The lines of the records that include "APERTURE" should all be copied.

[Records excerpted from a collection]
* * * * * * *
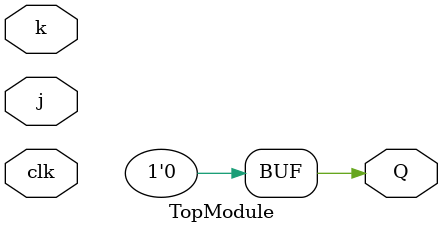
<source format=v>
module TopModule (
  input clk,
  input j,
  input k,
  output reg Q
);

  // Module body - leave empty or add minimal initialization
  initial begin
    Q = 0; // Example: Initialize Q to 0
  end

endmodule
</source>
* * * * * * *
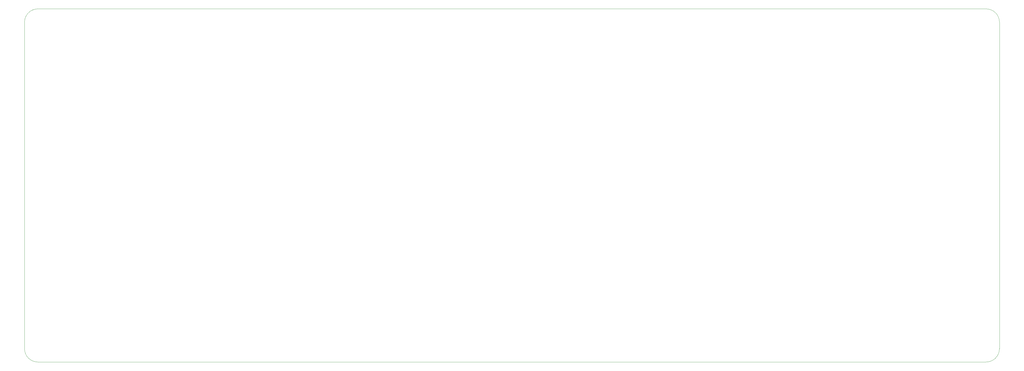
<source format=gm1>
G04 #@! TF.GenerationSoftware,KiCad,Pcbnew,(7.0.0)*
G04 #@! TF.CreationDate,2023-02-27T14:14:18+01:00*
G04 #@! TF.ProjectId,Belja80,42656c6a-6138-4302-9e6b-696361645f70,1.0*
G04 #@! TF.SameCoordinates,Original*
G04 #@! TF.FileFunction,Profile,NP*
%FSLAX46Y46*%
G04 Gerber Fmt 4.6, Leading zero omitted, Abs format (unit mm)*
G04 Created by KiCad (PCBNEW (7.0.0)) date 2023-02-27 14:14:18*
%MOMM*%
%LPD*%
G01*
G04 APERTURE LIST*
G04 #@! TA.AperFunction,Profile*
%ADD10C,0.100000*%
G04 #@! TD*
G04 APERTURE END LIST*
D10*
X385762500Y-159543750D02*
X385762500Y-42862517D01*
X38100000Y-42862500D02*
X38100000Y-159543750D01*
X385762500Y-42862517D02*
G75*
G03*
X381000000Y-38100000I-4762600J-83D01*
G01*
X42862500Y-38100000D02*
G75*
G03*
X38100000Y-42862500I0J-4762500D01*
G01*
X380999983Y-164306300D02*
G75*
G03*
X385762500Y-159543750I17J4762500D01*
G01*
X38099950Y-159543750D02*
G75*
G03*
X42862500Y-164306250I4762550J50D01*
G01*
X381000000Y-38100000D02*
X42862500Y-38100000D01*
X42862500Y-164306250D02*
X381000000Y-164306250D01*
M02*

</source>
* * * * * * *
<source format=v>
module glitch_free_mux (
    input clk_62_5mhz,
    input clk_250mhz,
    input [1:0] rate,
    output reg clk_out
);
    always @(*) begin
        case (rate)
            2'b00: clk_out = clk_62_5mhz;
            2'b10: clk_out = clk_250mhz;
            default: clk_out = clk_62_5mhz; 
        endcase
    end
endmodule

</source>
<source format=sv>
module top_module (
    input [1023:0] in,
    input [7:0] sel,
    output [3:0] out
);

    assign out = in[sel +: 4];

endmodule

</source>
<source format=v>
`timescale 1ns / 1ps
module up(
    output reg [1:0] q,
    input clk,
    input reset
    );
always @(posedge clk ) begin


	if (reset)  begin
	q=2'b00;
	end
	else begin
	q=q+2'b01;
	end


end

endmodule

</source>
* * * * * * *
● Answer section
G04 APERTURE LIST*
G04 APERTURE END LIST*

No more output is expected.